Researchers examined more than 100 low- and middle-income states and found that the wealth in the offshore accounts exceeded the total debt of these countries. Tax Justice Network says this makes them “creditors to the world,” rather than debtor nations. As income inequality expands and most of the world struggles to get by, activists and low-wage workers are planning rallies in numerous cities across the US tomorrow to call for better pay. Many are supporting a bill in Congress that would raise the minimum wage to $9.80 an hour by 2014.
Scientists criticize Canadian government for proposed cuts, crackdown on freedom
In Canada, scientists across the country are striking back against government cuts to research. Earlier this month, hundreds of scientists in white lab jackets marched in Ottawa, carrying a black coffin to symbolize the “Death of Evidence” and signs lambasting the government of Prime Minister Stephen Harper. One project slated for cuts is Canada’s Experimental Lakes Area in northwestern Ontario. A group of scientists have banded together to save the program. One of them is Diane Orihel, a PhD Candidate in Ecology at the University of Alberta. She spoke to The Real News Network’s Paul Jay.
To view the full interview, go to TheRealNews.com.
For one young Pakistani, path from Taliban militant to health worker marked by pain
In Pakistan, part of the government’s anti-terrorism measures have included funding rehabilitative schools for young people who had joined militant groups. In Swat, where many youth joined militants when they controlled the area, the Sabaoon School has enrolled hundreds of students who formerly worked for the Taliban. While many see these institutions as successful, some former militants found a path away from extremism on their own. Ness Smith-Savedof reads for Gabe Matthews in Swat, who brings us the story of one of these youth.
Author, journalist Alexander Cockburn dies
Longtime journalist and author Alexander Cockburn has died at the age of 71. The Village Voice writer, Harper’s contributor, and “Beat the Devil” columnist for The Nation was known for his sharp critiques of domestic and foreign policy over a career that spanned more than four decades. Friend and colleague, writer John Nichols said Cockburn was “a radical democrat who believed ultimately in the power of the people to overturn the corruptions of empire that politicians and the corporate media would otherwise keep in place.” In a 2007 interview with CSPAN, Cockburn explained his early influences.
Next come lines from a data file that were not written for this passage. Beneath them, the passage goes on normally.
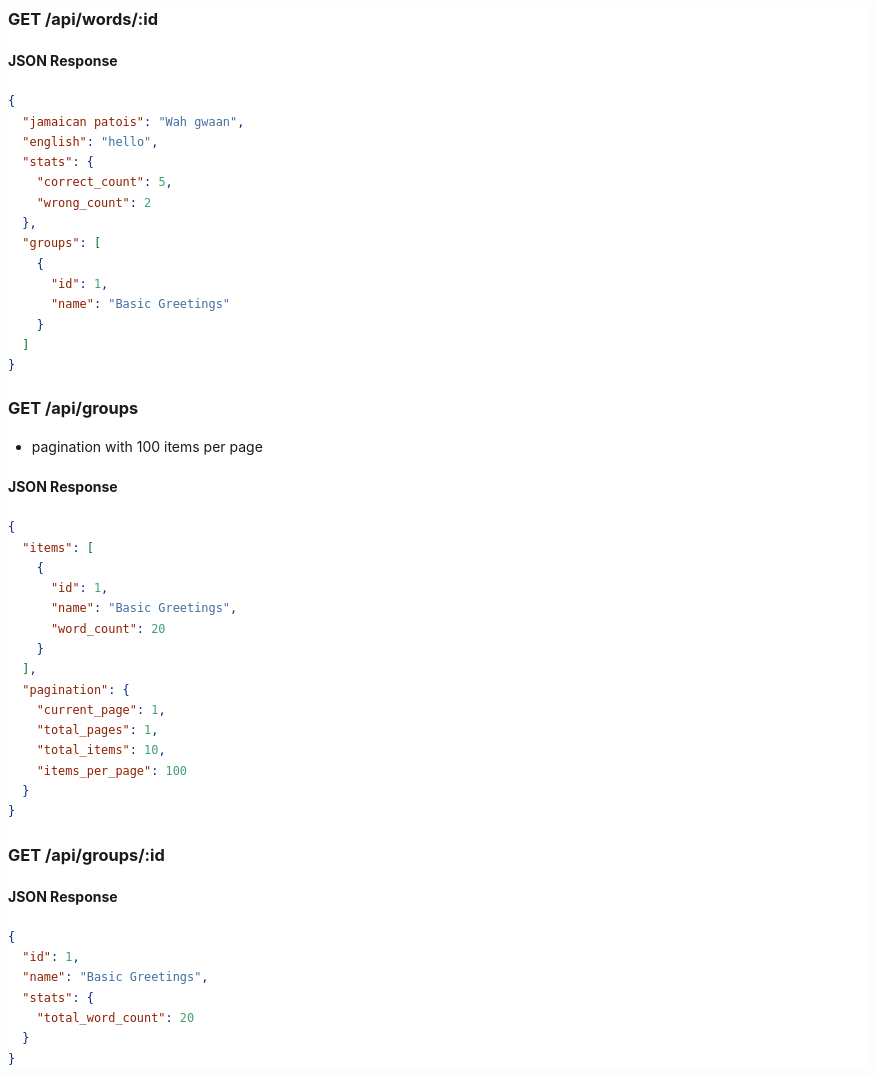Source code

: ### GET /api/words/:id
#### JSON Response
```json
{
  "jamaican patois": "Wah gwaan",
  "english": "hello",
  "stats": {
    "correct_count": 5,
    "wrong_count": 2
  },
  "groups": [
    {
      "id": 1,
      "name": "Basic Greetings"
    }
  ]
}
```

### GET /api/groups
- pagination with 100 items per page
#### JSON Response
```json
{
  "items": [
    {
      "id": 1,
      "name": "Basic Greetings",
      "word_count": 20
    }
  ],
  "pagination": {
    "current_page": 1,
    "total_pages": 1,
    "total_items": 10,
    "items_per_page": 100
  }
}
```

### GET /api/groups/:id
#### JSON Response
```json
{
  "id": 1,
  "name": "Basic Greetings",
  "stats": {
    "total_word_count": 20
  }
}
```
Cockburn died Saturday in Germany of complications from cancer. He published up until his death, including a column questioning the possibility for financial reform following revelations of rate fixing at Barclays and another critiquing the Occupy movement for its lack of action following the “biggest financial scandal in Britain’s history.”
In a tribute, Cockburn’s co-editor at Counterpunch Jeffrey St. Clair called him “the fiercest, funniest and most uncompromising political writer of our era. He excoriated the powerful, punctured the pretentious and championed the oppressed. He was our Voltaire.”